Companies are increasingly aware of their energy sources, and a YouGov poll released yesterday found that more than half of executives (52%) expect their products to be low carbon by 2028. The Manufacturer asks, is this a realistic target?
In fact, one in five executives predict that with strong emission reductions and ‘science-based targets’, 100% of their products could be low carbon within a decade.
The Science Based Targets initiative – a collaboration between CDP, the UN Global Compact, World Resources Institute and the World Wide Fund for Nature – is being adopted by companies to help drive down their greenhouse gas (GHG) emissions.
Targets are considered “science-based” if they adhere to the level of decarbonisation required to keep global temperature increase below 2°C.
The low carbon notion aligns with the Paris Agreement, a deal signed in 2016 by every country – apart from Syria and Nicaragua who’ve now signed, with the US having dropped out since – and is a global action plan to avoid climate change by limiting global temperature to below 2°C.
Speaking to The Manufacturer, Dexter Galvin, global director of corporations & supply chains at CDP, said: “We think that one of the biggest risks companies face over the next couple of years, is increased regulation as a result of the Paris Agreement.
“The world committed to carbon reductions through the agreement and as a result of that we will see many different jurisdictions introducing their own regulations to help meet those targets.”
Environment was seen by the companies surveyed – who have all either set or planned to set science-based targets – as the second biggest factor influencing business growth over the coming five years, after technological change and ahead of economic policy.
Kellogg Company: Science-based target case study
Kellogg company, the world’s second largest snack brand, which include family favourites Pringles and Cornflakes, has committed to science-based emission targets.
The company, which manufacturers in 18 countries and markets in more than 180, have committed to a 15% reduction in emissions (per tonne of CO2 produced) by 2020 from 2015 rates.
Kellogg also has pledged to reduce by 20% absolute value chain emissions by 2030 from 2015 rates.
The company has a long-term target of a 65% complete reduction in emissions by 2050 from 2015 rates, and it is to reduce by 50% absolute value chain emissions by 2050.
The company is reportedly already taking positive steps towards the targets; the brand now has fuel cell technology at its waffle-making facility in San Jose, a first for the snack supplier.
Galvin said the science-based targets will be “a very significant shift in business models for large corporations”, and he explained he does believe these low carbon aims are possible: “In most cases we have seen it is indeed achievable, in many industries the technology already exists to reduce carbon.
“This is not coming from a sustainability or environmental team, this is coming from a senior leadership team. In these cases the CEO would’ve signed off on their targets and it will have been discussed extensively at board level, they would’ve looked into scenarios of how the target would be achieved.”
Eight out of the 10 companies surveyed said the biggest benefit of low carbon targets is brand reputation, while 63% said the commitment helps to drive innovation.

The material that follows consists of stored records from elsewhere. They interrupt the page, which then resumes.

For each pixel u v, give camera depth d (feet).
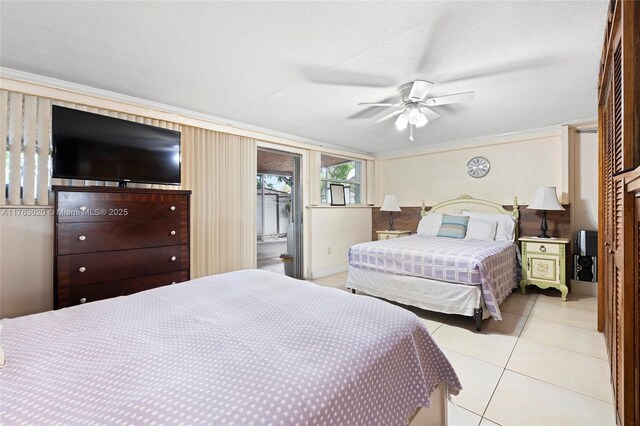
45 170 8.18
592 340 8.16
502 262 10.84
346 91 9.18
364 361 2.98
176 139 9.83
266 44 6.59
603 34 6.17
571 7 5.37
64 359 2.87
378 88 8.95
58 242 6.91
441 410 4.46
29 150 7.93
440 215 15.79
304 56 7.10
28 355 2.94
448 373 4.26
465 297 9.05
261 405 2.18
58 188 6.91
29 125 7.95
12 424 1.99
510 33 6.18
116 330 3.55
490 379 6.40
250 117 11.82
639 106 3.95
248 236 12.75
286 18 5.71
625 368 4.06
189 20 5.76
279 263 20.17
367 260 11.44
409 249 10.61
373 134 14.64
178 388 2.36
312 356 2.87
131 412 2.10
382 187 19.49
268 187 24.40
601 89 7.14
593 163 12.60
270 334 3.37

He explained that investors are now moving to support companies to reduce emissions and to push them to be more ambitious. However, some investors are only concerned with short-term profits; Galvin added, “We are seeing more and more larger investors wanting to see companies develop targets inline with the science of climate change. A lot more of our investors signatures at CDP are actually using science-based targets as a proxy for good business practice now.”
Of the 185 respondents from 37 countries, nearly a third claim that science-based targets could deliver bottom line savings to their business.
However, Galvin said that time is limited to solve the problem of climate change, “We need serious action by 2020, we need to see a significant downward shift in global emissions and if we don’t start to see that, we are going to be in quite a bit of trouble as a society.
He concluded: “The fact we are seeing senior level executives in large global corporations expecting that their company’s products are going to be low carbon in ten years time is a really good sign.”
Alternative energy options
The UK has been considering its energy options for sometime, from turbine, to LED lighting and nuclear sources.
The £1.3bn Swansea Bay Tidal Lagoon was rejected last month (June 2018) by the government on grounds of “value for money”, which chair of Swansea Bay Tidal Lagoon, Keith Clarke said made a “mockery” of the government’s Industrial Strategy.
The project could’ve offered sustainable, locally-produced electricity and powered 155,000 Welsh homes for the next 120 years.
Britain has been investing further into its nuclear sector, with a £200m Nuclear Sector Deal announced by the government at the end of last month (June 2018) set to drive down the costs of nuclear energy.
Manufacturers are also looking to other ways to save energy and make their businesses more efficient.
For example, stainless steel product manufacturer, Fabdec has invested in LED lighting across its operations, which has improved energy efficiency by over 70%; this latest advancement in energy innovation will allow Fabdec’s workforce to experience proven health and well-being benefits too.